Required action — Using the listing below, output only the lines from the one that contains "Cartea de filosofie" through the one that contains "会員登録をクリックまたはタップすると、", inclusive, exactly as given and without images.

Source material —
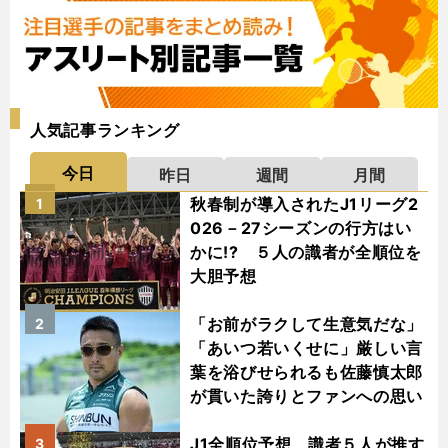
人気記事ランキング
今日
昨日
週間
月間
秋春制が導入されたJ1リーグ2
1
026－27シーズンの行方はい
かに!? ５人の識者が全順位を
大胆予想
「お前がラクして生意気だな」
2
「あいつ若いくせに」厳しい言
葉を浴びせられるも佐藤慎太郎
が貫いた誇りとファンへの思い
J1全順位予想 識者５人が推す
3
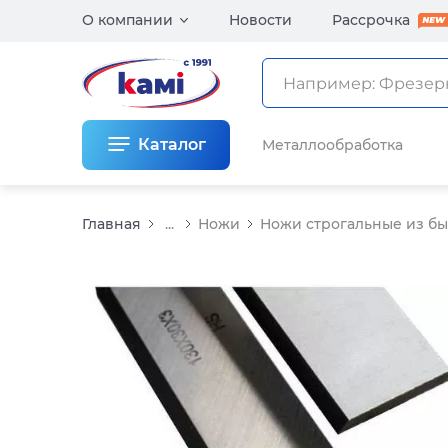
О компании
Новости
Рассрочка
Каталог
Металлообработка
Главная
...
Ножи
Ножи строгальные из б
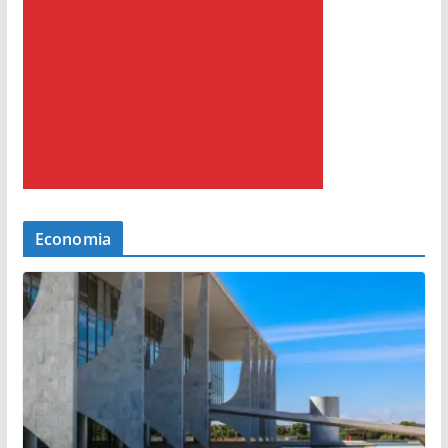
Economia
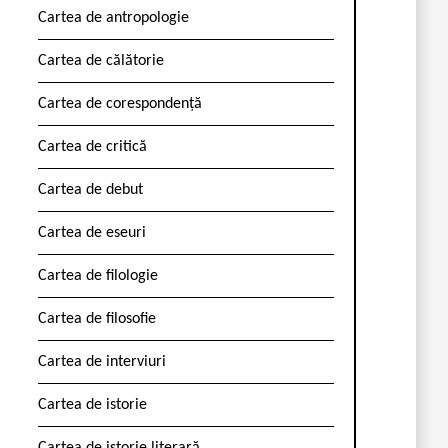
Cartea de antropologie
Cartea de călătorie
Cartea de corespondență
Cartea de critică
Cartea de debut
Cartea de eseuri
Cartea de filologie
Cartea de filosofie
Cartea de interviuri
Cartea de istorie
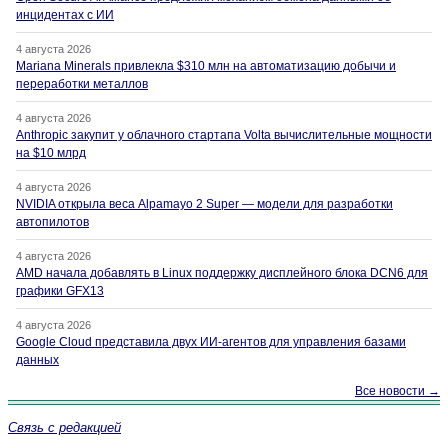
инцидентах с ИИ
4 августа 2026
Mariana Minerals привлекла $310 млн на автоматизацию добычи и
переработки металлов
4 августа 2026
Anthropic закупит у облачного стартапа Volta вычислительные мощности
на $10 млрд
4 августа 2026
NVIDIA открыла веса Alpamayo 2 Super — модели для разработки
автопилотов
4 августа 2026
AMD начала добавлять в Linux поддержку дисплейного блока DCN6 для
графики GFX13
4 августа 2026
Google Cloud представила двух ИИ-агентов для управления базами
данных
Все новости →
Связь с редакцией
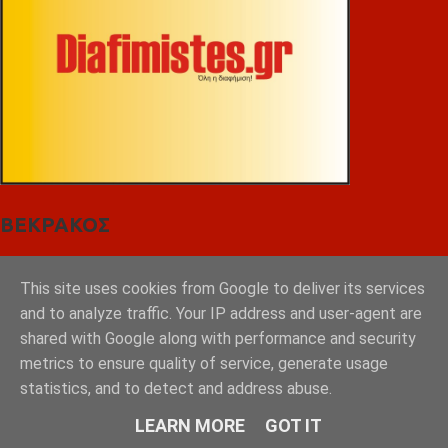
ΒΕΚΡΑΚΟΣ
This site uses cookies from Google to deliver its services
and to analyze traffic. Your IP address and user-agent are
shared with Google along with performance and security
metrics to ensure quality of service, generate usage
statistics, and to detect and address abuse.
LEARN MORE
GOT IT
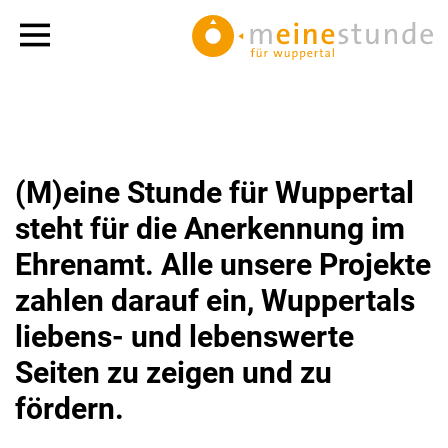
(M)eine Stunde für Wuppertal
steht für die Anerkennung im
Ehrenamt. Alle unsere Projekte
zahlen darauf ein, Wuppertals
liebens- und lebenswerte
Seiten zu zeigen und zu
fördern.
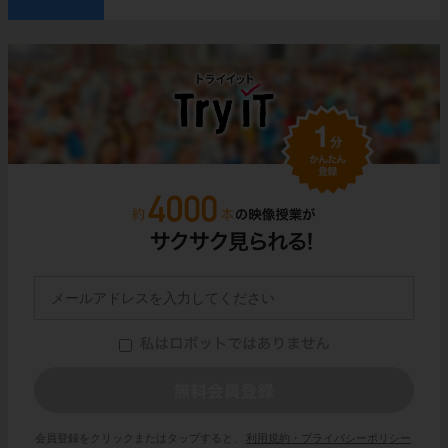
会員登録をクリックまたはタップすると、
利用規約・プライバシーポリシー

--

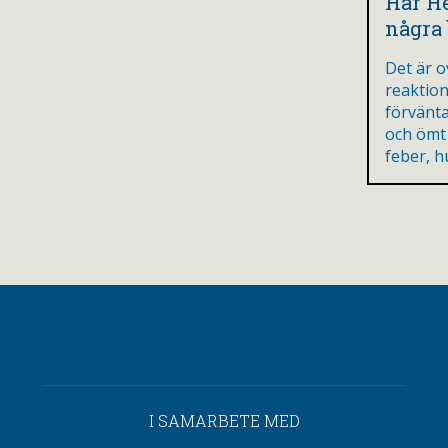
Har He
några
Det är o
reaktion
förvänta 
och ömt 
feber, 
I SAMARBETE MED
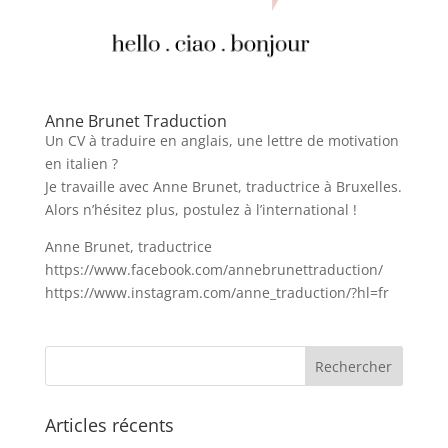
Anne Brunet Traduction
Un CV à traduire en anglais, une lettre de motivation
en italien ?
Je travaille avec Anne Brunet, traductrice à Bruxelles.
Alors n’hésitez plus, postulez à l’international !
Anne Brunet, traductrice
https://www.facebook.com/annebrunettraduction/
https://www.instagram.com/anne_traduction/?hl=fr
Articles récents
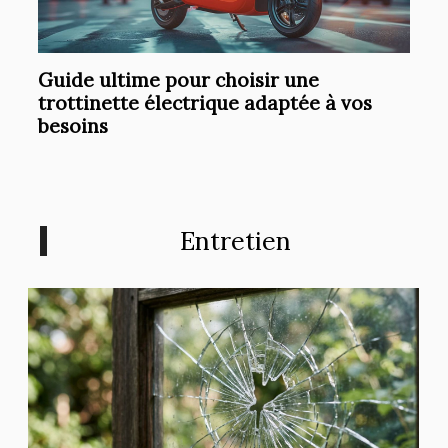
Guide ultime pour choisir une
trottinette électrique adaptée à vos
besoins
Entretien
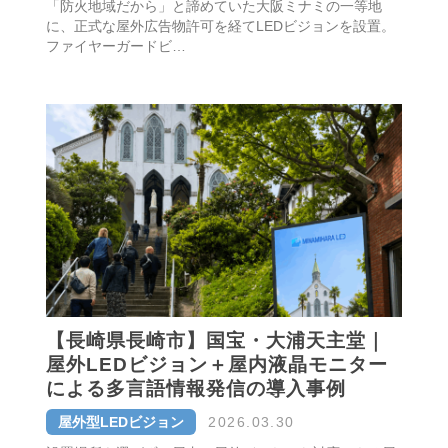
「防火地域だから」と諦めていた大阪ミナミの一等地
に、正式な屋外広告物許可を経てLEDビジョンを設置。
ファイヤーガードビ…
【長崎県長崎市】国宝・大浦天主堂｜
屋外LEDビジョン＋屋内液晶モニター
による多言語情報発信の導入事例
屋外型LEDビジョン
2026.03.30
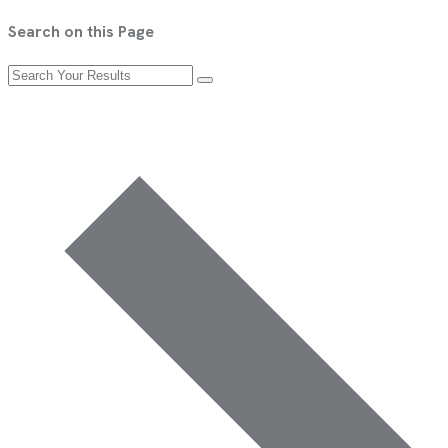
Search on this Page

...

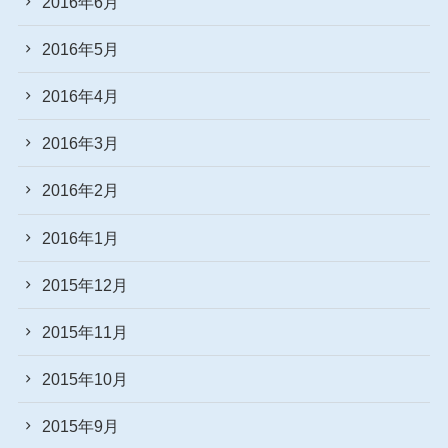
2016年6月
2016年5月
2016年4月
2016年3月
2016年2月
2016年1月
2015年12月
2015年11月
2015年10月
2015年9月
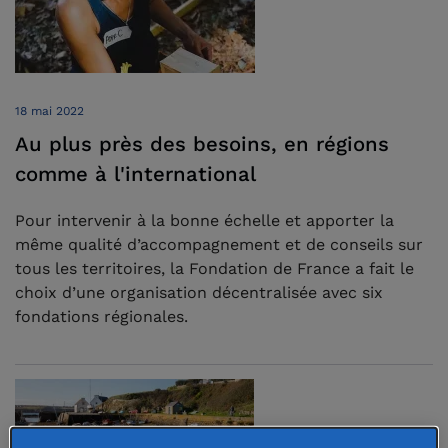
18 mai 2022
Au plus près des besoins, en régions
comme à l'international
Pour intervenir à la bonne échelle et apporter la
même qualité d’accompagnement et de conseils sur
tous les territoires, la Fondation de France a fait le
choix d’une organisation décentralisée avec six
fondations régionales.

Exercise output —
Cartea de filosofie
Cartea de interviuri
Cartea de istorie
инцидентах с ИИ
4 августа 2026
Mariana Minerals привлекла $310 млн на автоматизацию добычи и
переработки металлов
4 августа 2026
Anthropic закупит у облачного стартапа Volta вычислительные мощности
на $10 млрд
4 августа 2026
NVIDIA открыла веса Alpamayo 2 Super — модели для разработки
автопилотов
4 августа 2026
AMD начала добавлять в Linux поддержку дисплейного блока DCN6 для
графики GFX13
4 августа 2026
Google Cloud представила двух ИИ-агентов для управления базами
данных
Все новости →
Связь с редакцией
ΒΕΚΡΑΚΟΣ
This site uses cookies from Google to deliver its services
and to analyze traffic. Your IP address and user-agent are
shared with Google along with performance and security
metrics to ensure quality of service, generate usage
statistics, and to detect and address abuse.
LEARN MORE
GOT IT
(M)eine Stunde für Wuppertal
steht für die Anerkennung im
Ehrenamt. Alle unsere Projekte
zahlen darauf ein, Wuppertals
liebens- und lebenswerte
Seiten zu zeigen und zu
fördern.
会員登録をクリックまたはタップすると、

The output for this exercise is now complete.